E infatti anche le problematiche legate alla competitività di sistema sono simili: il rapporto con la logistica, si pensi a cosa significa per il comparto florovivaistico ligure che compete con quello olandese; quello con le università, che attiene, ad esempio, alla razionalizzazione delle reti irrigue del basso Piemonte dove gli imprenditori agricoli cercano di rispondere al problema della diminuzione dell’acqua di qualità disponibile nelle falde (causa cambiamenti climatici e inquinamento) o alla selezione dei semi di farro delle imprese umbre che esportano in Giappone; quello con i flussi del turismo, quali i tentativi portati avanti dai coltivatori diretti veneti per connettersi direttamente con i grandi flussi turistici di Venezia e della costa; dove, tra l’altro, gli agricoltori sono coinvolti nella mitigazione dell’impatto ambientale del passante di Mestre; o ancora, i rapporti con la dimensione degli investimenti che impone un diverso rapporto con le banche; il nascente rapporto con le utility sul tema dell’energia (biomasse), senza ovviamente dimenticare tutti i temi legati alla tutela del prodotto e del processo produttivo.
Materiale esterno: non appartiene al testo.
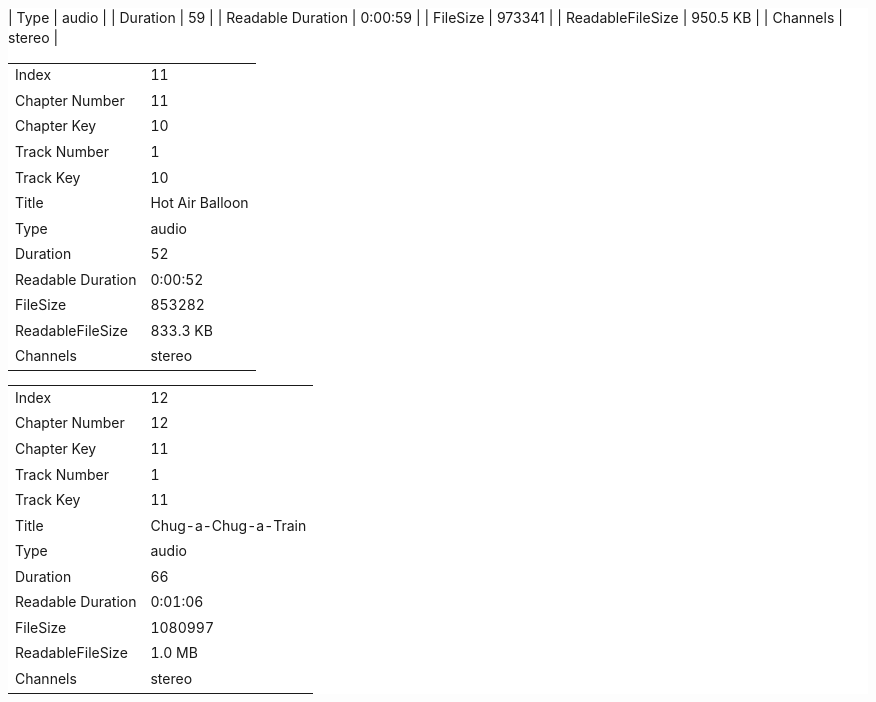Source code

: | Type | audio |
| Duration | 59 |
| Readable Duration | 0:00:59 |
| FileSize | 973341 |
| ReadableFileSize | 950.5 KB |
| Channels | stereo |

|  |  |
| - | - |
| Index | 11 |
| Chapter Number | 11 |
| Chapter Key | 10 |
| Track Number | 1 |
| Track Key | 10 |
| Title | Hot Air Balloon |
| Type | audio |
| Duration | 52 |
| Readable Duration | 0:00:52 |
| FileSize | 853282 |
| ReadableFileSize | 833.3 KB |
| Channels | stereo |

|  |  |
| - | - |
| Index | 12 |
| Chapter Number | 12 |
| Chapter Key | 11 |
| Track Number | 1 |
| Track Key | 11 |
| Title | Chug-a-Chug-a-Train |
| Type | audio |
| Duration | 66 |
| Readable Duration | 0:01:06 |
| FileSize | 1080997 |
| ReadableFileSize | 1.0 MB |
| Channels | stereo |

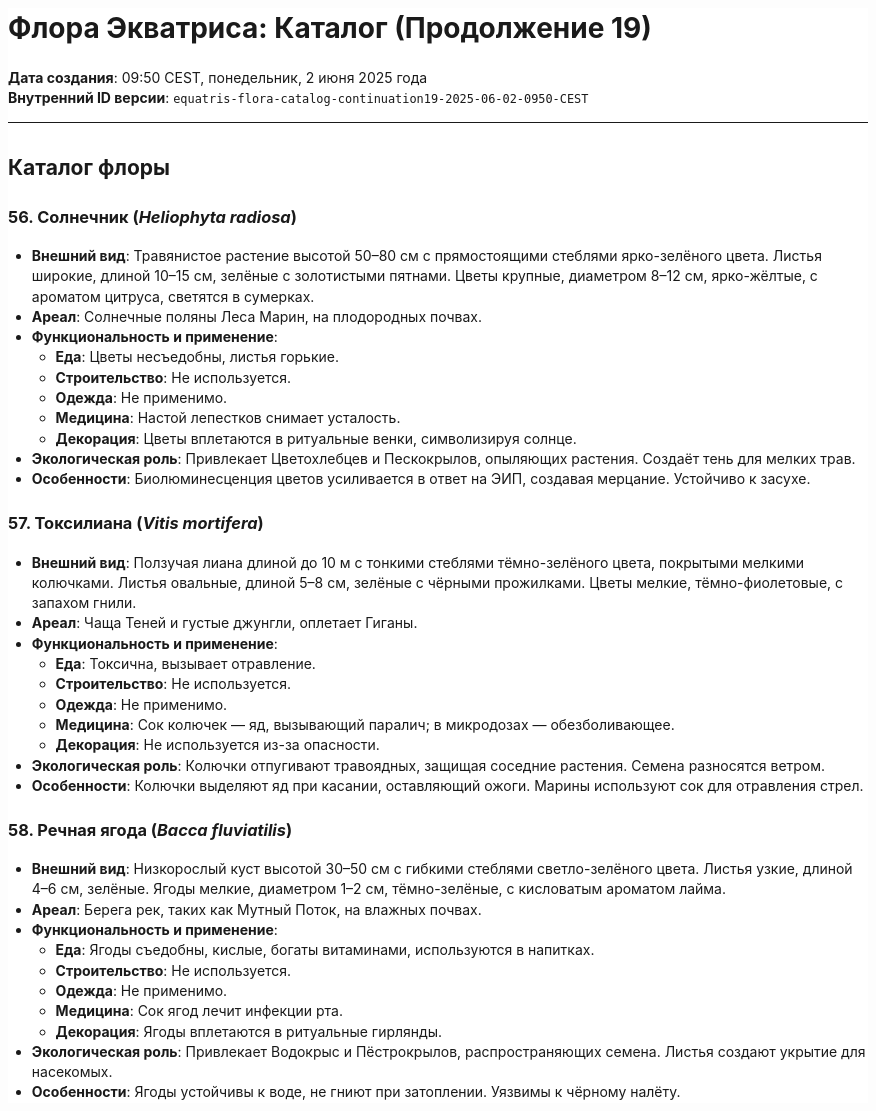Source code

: <xaiArtifact artifact_id="72eab1b3-9ef9-4244-a423-db9e4bf28496" artifact_version_id="82da4170-647f-4091-be48-3b71fcc329d0" title="Flora of Equatris: Catalog (Continuation 19)" contentType="text/markdown">

# Флора Экватриса: Каталог (Продолжение 19)

**Дата создания**: 09:50 CEST, понедельник, 2 июня 2025 года  
**Внутренний ID версии**: `equatris-flora-catalog-continuation19-2025-06-02-0950-CEST`

---

## Каталог флоры

### 56. Солнечник (_Heliophyta radiosa_)

- **Внешний вид**: Травянистое растение высотой 50–80 см с прямостоящими стеблями ярко-зелёного цвета. Листья широкие, длиной 10–15 см, зелёные с золотистыми пятнами. Цветы крупные, диаметром 8–12 см, ярко-жёлтые, с ароматом цитруса, светятся в сумерках.
- **Ареал**: Солнечные поляны Леса Марин, на плодородных почвах.
- **Функциональность и применение**:
  - **Еда**: Цветы несъедобны, листья горькие.
  - **Строительство**: Не используется.
  - **Одежда**: Не применимо.
  - **Медицина**: Настой лепестков снимает усталость.
  - **Декорация**: Цветы вплетаются в ритуальные венки, символизируя солнце.
- **Экологическая роль**: Привлекает Цветохлебцев и Пескокрылов, опыляющих растения. Создаёт тень для мелких трав.
- **Особенности**: Биолюминесценция цветов усиливается в ответ на ЭИП, создавая мерцание. Устойчиво к засухе.

### 57. Токсилиана (_Vitis mortifera_)

- **Внешний вид**: Ползучая лиана длиной до 10 м с тонкими стеблями тёмно-зелёного цвета, покрытыми мелкими колючками. Листья овальные, длиной 5–8 см, зелёные с чёрными прожилками. Цветы мелкие, тёмно-фиолетовые, с запахом гнили.
- **Ареал**: Чаща Теней и густые джунгли, оплетает Гиганы.
- **Функциональность и применение**:
  - **Еда**: Токсична, вызывает отравление.
  - **Строительство**: Не используется.
  - **Одежда**: Не применимо.
  - **Медицина**: Сок колючек — яд, вызывающий паралич; в микродозах — обезболивающее.
  - **Декорация**: Не используется из-за опасности.
- **Экологическая роль**: Колючки отпугивают травоядных, защищая соседние растения. Семена разносятся ветром.
- **Особенности**: Колючки выделяют яд при касании, оставляющий ожоги. Марины используют сок для отравления стрел.

### 58. Речная ягода (_Bacca fluviatilis_)

- **Внешний вид**: Низкорослый куст высотой 30–50 см с гибкими стеблями светло-зелёного цвета. Листья узкие, длиной 4–6 см, зелёные. Ягоды мелкие, диаметром 1–2 см, тёмно-зелёные, с кисловатым ароматом лайма.
- **Ареал**: Берега рек, таких как Мутный Поток, на влажных почвах.
- **Функциональность и применение**:
  - **Еда**: Ягоды съедобны, кислые, богаты витаминами, используются в напитках.
  - **Строительство**: Не используется.
  - **Одежда**: Не применимо.
  - **Медицина**: Сок ягод лечит инфекции рта.
  - **Декорация**: Ягоды вплетаются в ритуальные гирлянды.
- **Экологическая роль**: Привлекает Водокрыс и Пёстрокрылов, распространяющих семена. Листья создают укрытие для насекомых.
- **Особенности**: Ягоды устойчивы к воде, не гниют при затоплении. Уязвимы к чёрному налёту.
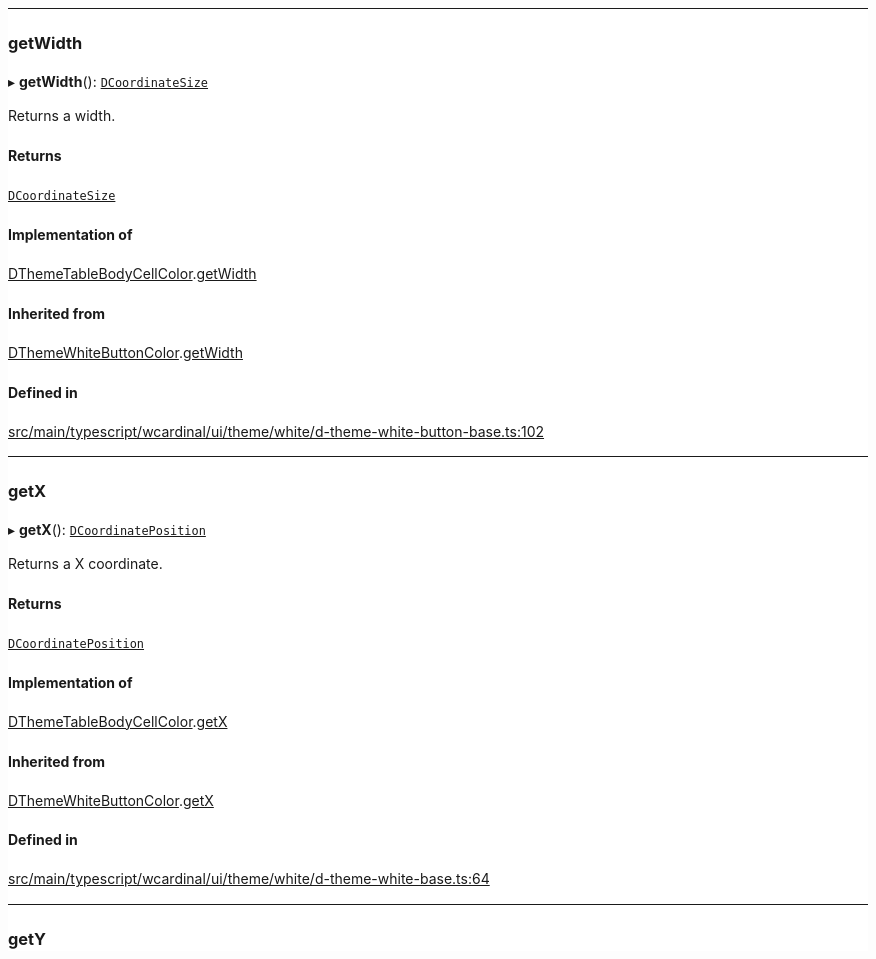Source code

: ___

### getWidth

▸ **getWidth**(): [`DCoordinateSize`](../index.md#dcoordinatesize)

Returns a width.

#### Returns

[`DCoordinateSize`](../index.md#dcoordinatesize)

#### Implementation of

[DThemeTableBodyCellColor](../interfaces/DThemeTableBodyCellColor.md).[getWidth](../interfaces/DThemeTableBodyCellColor.md#getwidth)

#### Inherited from

[DThemeWhiteButtonColor](DThemeWhiteButtonColor.md).[getWidth](DThemeWhiteButtonColor.md#getwidth)

#### Defined in

[src/main/typescript/wcardinal/ui/theme/white/d-theme-white-button-base.ts:102](https://github.com/winter-cardinal/winter-cardinal-ui/blob/v0.310.1/src/main/typescript/wcardinal/ui/theme/white/d-theme-white-button-base.ts#L102)

___

### getX

▸ **getX**(): [`DCoordinatePosition`](../index.md#dcoordinateposition)

Returns a X coordinate.

#### Returns

[`DCoordinatePosition`](../index.md#dcoordinateposition)

#### Implementation of

[DThemeTableBodyCellColor](../interfaces/DThemeTableBodyCellColor.md).[getX](../interfaces/DThemeTableBodyCellColor.md#getx)

#### Inherited from

[DThemeWhiteButtonColor](DThemeWhiteButtonColor.md).[getX](DThemeWhiteButtonColor.md#getx)

#### Defined in

[src/main/typescript/wcardinal/ui/theme/white/d-theme-white-base.ts:64](https://github.com/winter-cardinal/winter-cardinal-ui/blob/v0.310.1/src/main/typescript/wcardinal/ui/theme/white/d-theme-white-base.ts#L64)

___

### getY
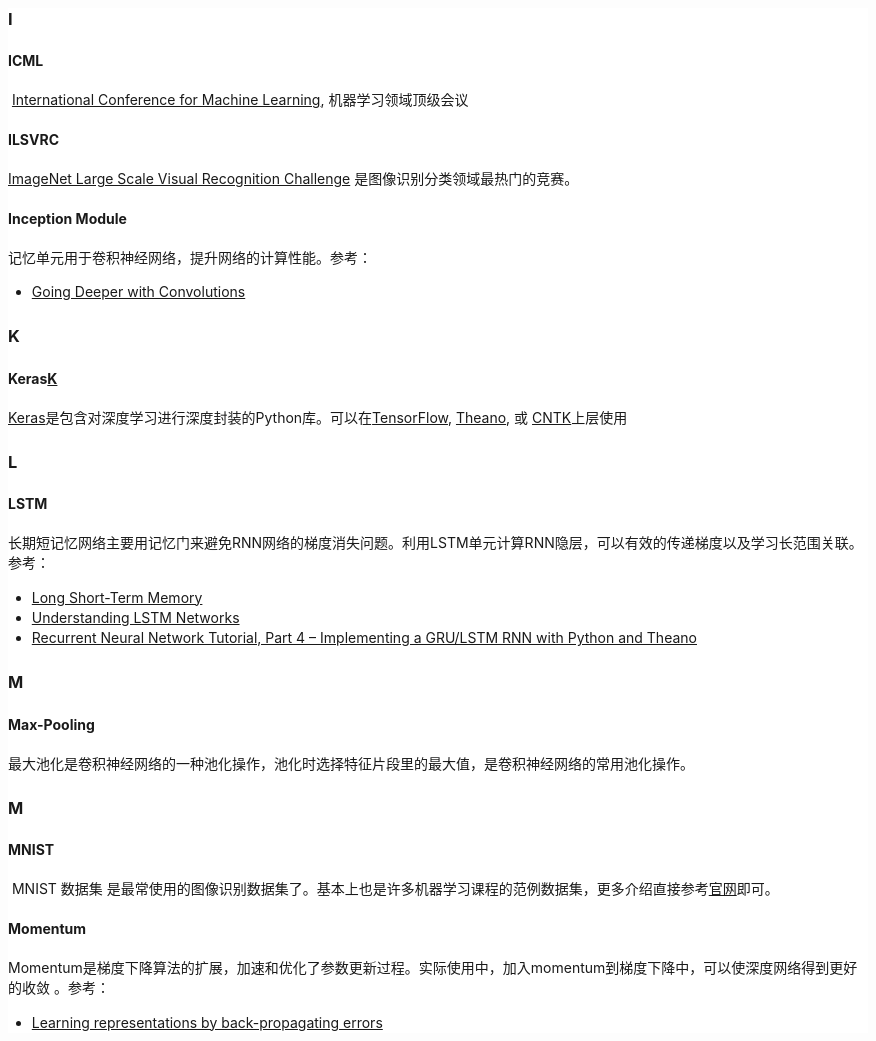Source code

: ### I

#### ICML

 [International Conference for Machine Learning](http://icml.cc/), 机器学习领域顶级会议

#### ILSVRC

[ImageNet Large Scale Visual Recognition Challenge](http://www.image-net.org/challenges/LSVRC/) 是图像识别分类领域最热门的竞赛。

#### Inception Module

记忆单元用于卷积神经网络，提升网络的计算性能。参考：

*   [Going Deeper with Convolutions](http://arxiv.org/abs/1409.4842)

### K

#### Keras[K](http://keras.io/)

[Keras](http://keras.io/)是包含对深度学习进行深度封装的Python库。可以在[TensorFlow](http://www.wildml.com/deep-learning-glossary/#tensorflow), [Theano](http://www.wildml.com/deep-learning-glossary/#theano), 或 [CNTK](https://github.com/Microsoft/CNTK)上层使用

### L

#### LSTM

长期短记忆网络主要用记忆门来避免RNN网络的梯度消失问题。利用LSTM单元计算RNN隐层，可以有效的传递梯度以及学习长范围关联。参考：

*   [Long Short-Term Memory](http://deeplearning.cs.cmu.edu/pdfs/Hochreiter97_lstm.pdf)
*   [Understanding LSTM Networks](http://colah.github.io/posts/2015-08-Understanding-LSTMs/)
*   [Recurrent Neural Network Tutorial, Part 4 – Implementing a GRU/LSTM RNN with Python and Theano](http://www.wildml.com/2015/10/recurrent-neural-network-tutorial-part-4-implementing-a-grulstm-rnn-with-python-and-theano/)

### M

#### Max-Pooling

最大池化是卷积神经网络的一种池化操作，池化时选择特征片段里的最大值，是卷积神经网络的常用池化操作。

### M

#### MNIST

 MNIST 数据集 是最常使用的图像识别数据集了。基本上也是许多机器学习课程的范例数据集，更多介绍直接参考[官网](http://yann.lecun.com/exdb/mnist/)即可。

#### Momentum

Momentum是梯度下降算法的扩展，加速和优化了参数更新过程。实际使用中，加入momentum到梯度下降中，可以使深度网络得到更好的收敛 。参考：

*   [Learning representations by back-propagating errors](http://www.nature.com/nature/journal/v323/n6088/abs/323533a0.html)
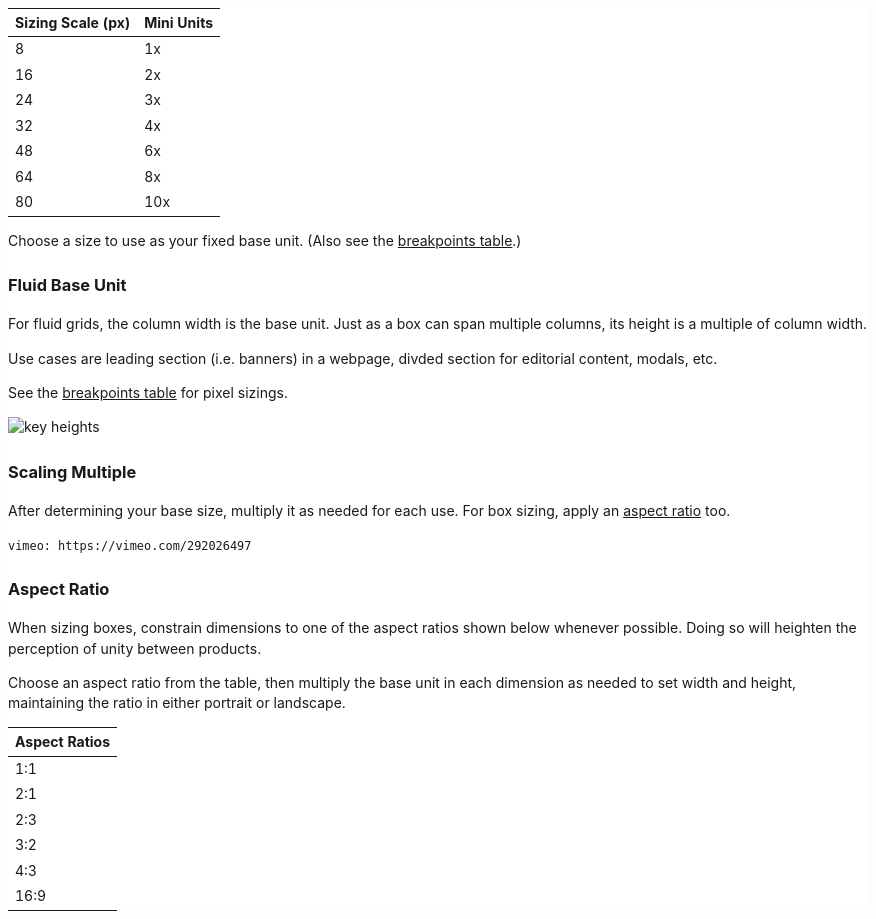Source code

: | Sizing Scale (px) | Mini Units
| ----------------- | ----------
| 8                 | 1x
| 16                | 2x
| 24                | 3x
| 32                | 4x
| 48                | 6x
| 64                | 8x
| 80                | 10x

Choose a size to use as your fixed base unit. (Also see the [breakpoints table](#breakpoints).)

### Fluid Base Unit 

For fluid grids, the column width is the base unit. Just as a box can span multiple columns, its height is a multiple of column width.

Use cases are leading section (i.e. banners) in a webpage, divded section for editorial content, modals, etc.

See the [breakpoints table](#breakpoints) for pixel sizings.

![key heights](images/fixed_fluid_units.png)

### Scaling Multiple

After determining your base size, multiply it as needed for each use. For box sizing, apply an [aspect ratio](#aspect-ratio) too.

`vimeo: https://vimeo.com/292026497`

### Aspect Ratio

When sizing boxes, constrain dimensions to one of the aspect ratios shown below whenever possible. Doing so will heighten the perception of unity between products.

Choose an aspect ratio from the table, then multiply the base unit in each dimension as needed to set width and height, maintaining the ratio in either portrait or landscape.

| Aspect Ratios |
| --------------- |
| 1:1 |
| 2:1 |
| 2:3 |
| 3:2 |
| 4:3 |
| 16:9 |
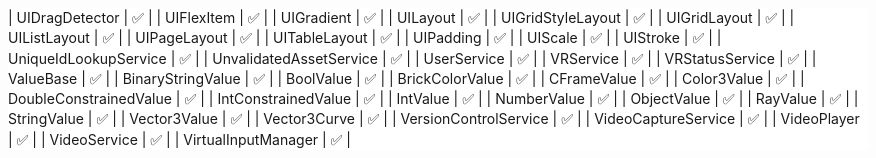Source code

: | UIDragDetector | ✅ |
| UIFlexItem | ✅ |
| UIGradient | ✅ |
| UILayout | ✅ |
| UIGridStyleLayout | ✅ |
| UIGridLayout | ✅ |
| UIListLayout | ✅ |
| UIPageLayout | ✅ |
| UITableLayout | ✅ |
| UIPadding | ✅ |
| UIScale | ✅ |
| UIStroke | ✅ |
| UniqueIdLookupService | ✅ |
| UnvalidatedAssetService | ✅ |
| UserService | ✅ |
| VRService | ✅ |
| VRStatusService | ✅ |
| ValueBase | ✅ |
| BinaryStringValue | ✅ |
| BoolValue | ✅ |
| BrickColorValue | ✅ |
| CFrameValue | ✅ |
| Color3Value | ✅ |
| DoubleConstrainedValue | ✅ |
| IntConstrainedValue | ✅ |
| IntValue | ✅ |
| NumberValue | ✅ |
| ObjectValue | ✅ |
| RayValue | ✅ |
| StringValue | ✅ |
| Vector3Value | ✅ |
| Vector3Curve | ✅ |
| VersionControlService | ✅ |
| VideoCaptureService | ✅ |
| VideoPlayer | ✅ |
| VideoService | ✅ |
| VirtualInputManager | ✅ |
Tutte situazioni che suggeriscono il delinearsi di un’impresa agricola del XXI secolo che gioca il proprio ruolo nella modernizzazione su tre dimensione: comunità, territorio e mondo.
Un’impresa che, appunto, incorpora nuove forme di responsabilità verso la comunità territoriale, che punta a competere valorizzando gli elementi materiali ed immateriali di un territorio, che incorpora simboli e visioni culturali capaci di essere riconosciuti nell’economia mondo.